EXTRACTED RECORDS
=== Section Start ===

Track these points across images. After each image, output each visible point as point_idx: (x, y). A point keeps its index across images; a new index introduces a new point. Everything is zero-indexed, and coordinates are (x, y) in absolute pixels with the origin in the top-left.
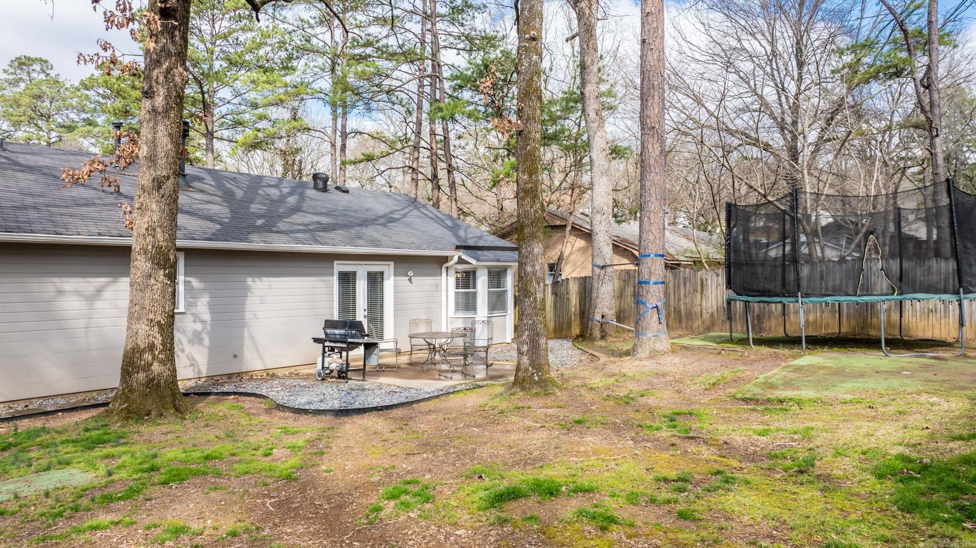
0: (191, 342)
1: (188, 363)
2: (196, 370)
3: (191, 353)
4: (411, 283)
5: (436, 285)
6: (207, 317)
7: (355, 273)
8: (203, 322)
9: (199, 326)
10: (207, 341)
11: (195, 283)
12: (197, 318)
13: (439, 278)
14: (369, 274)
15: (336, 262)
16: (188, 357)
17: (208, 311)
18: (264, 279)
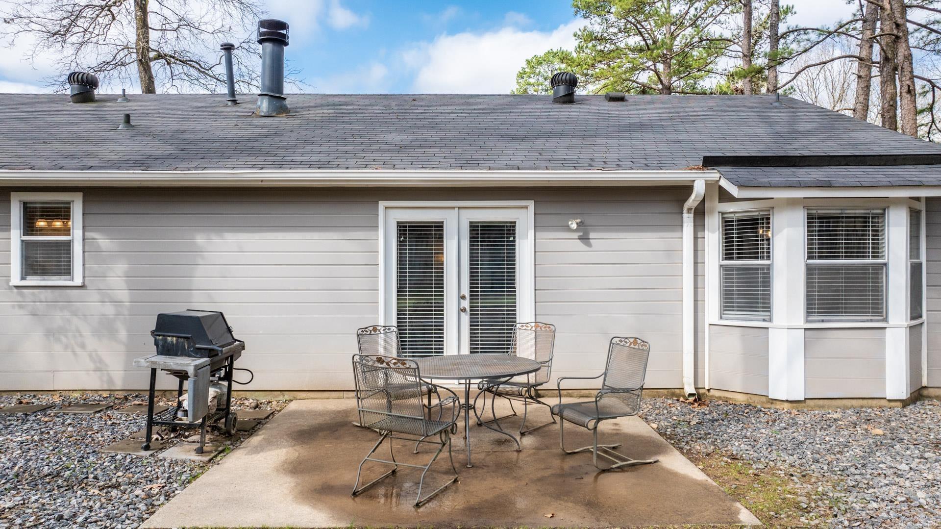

=== Section End ===

DIRECTIONS FOR THIS TASK
Retype the listing above line for line, with every character unchanged. Leave out the picture markers.

COMPLETED TASK
Track these points across images. After each image, output each visible point as point_idx: (x, y). A point keeps its index across images; a new index introduces a new point. Everything is zero-indexed, and coordinates are (x, y) in absolute pixels with the origin in the top-left.
0: (191, 342)
1: (188, 363)
2: (196, 370)
3: (191, 353)
4: (411, 283)
5: (436, 285)
6: (207, 317)
7: (355, 273)
8: (203, 322)
9: (199, 326)
10: (207, 341)
11: (195, 283)
12: (197, 318)
13: (439, 278)
14: (369, 274)
15: (336, 262)
16: (188, 357)
17: (208, 311)
18: (264, 279)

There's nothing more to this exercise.